PROBLEM >> Repeat the data below word for word, leaving out the pictures.

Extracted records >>
■ ■ ■ ■ ■
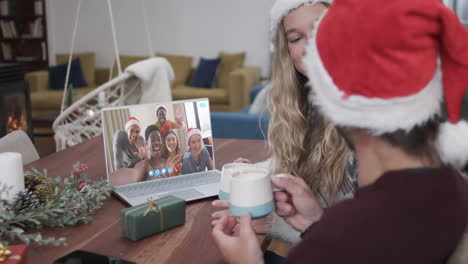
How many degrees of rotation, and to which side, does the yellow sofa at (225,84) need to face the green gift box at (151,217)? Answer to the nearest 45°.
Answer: approximately 45° to its left

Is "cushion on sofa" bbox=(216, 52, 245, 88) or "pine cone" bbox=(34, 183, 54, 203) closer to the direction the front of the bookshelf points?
the pine cone

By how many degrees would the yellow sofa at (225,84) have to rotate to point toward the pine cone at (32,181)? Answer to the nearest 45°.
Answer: approximately 45° to its left

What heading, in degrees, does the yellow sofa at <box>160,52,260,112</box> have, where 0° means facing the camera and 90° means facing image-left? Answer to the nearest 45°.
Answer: approximately 45°

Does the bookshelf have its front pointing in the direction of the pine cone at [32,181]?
yes

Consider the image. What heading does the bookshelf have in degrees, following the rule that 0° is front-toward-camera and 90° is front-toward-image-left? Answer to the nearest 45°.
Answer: approximately 0°

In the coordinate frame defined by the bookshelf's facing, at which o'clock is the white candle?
The white candle is roughly at 12 o'clock from the bookshelf.
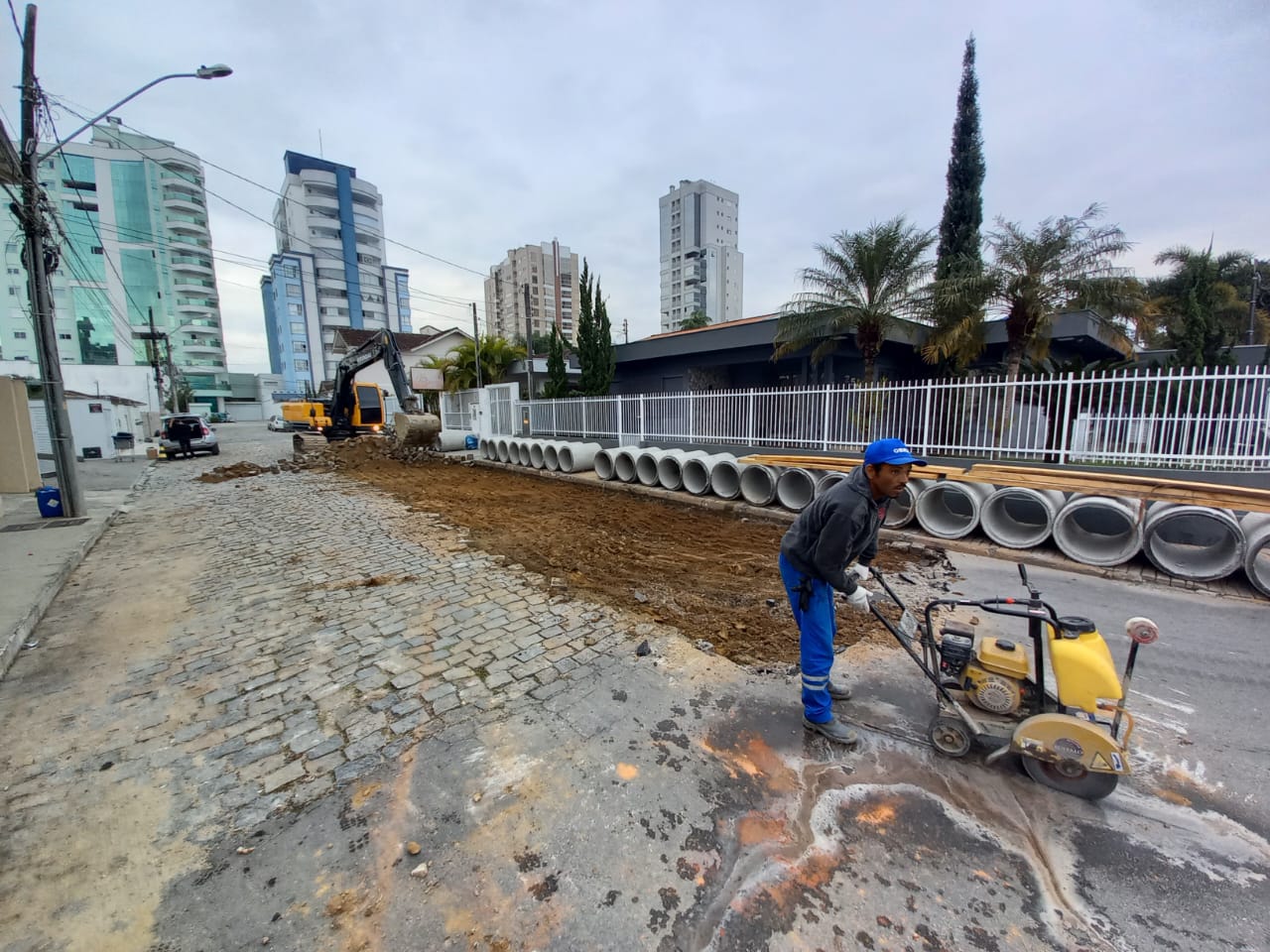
■ ■ ■ ■ ■
TASK RESULT >>
How many degrees of rotation, and to which side, does the yellow sofa at (225,84) need to face the green gift box at (151,217)? Answer to the nearest 45°.
Answer: approximately 45° to its left

Is "cushion on sofa" bbox=(216, 52, 245, 88) or "pine cone" bbox=(34, 183, 54, 203) closer to the direction the front of the bookshelf points?
the pine cone

By how many degrees would the yellow sofa at (225,84) have to rotate to point toward the pine cone at (32,181)? Answer to the nearest 45°.
Answer: approximately 45° to its left

What heading, in degrees, does the yellow sofa at <box>160,52,260,112</box> have, where 0° means facing the camera and 90° means facing image-left? Answer to the nearest 45°.
Answer: approximately 45°

Does the bookshelf have its front pointing in the direction of the pine cone at [32,181]?
yes

Consider the image. What heading does the bookshelf have in degrees, following the rule that 0° is front-toward-camera and 90° is front-toward-image-left? Answer to the nearest 45°.
Answer: approximately 0°

In the coordinate frame defined by the bookshelf's facing, at which o'clock is the white candle?
The white candle is roughly at 12 o'clock from the bookshelf.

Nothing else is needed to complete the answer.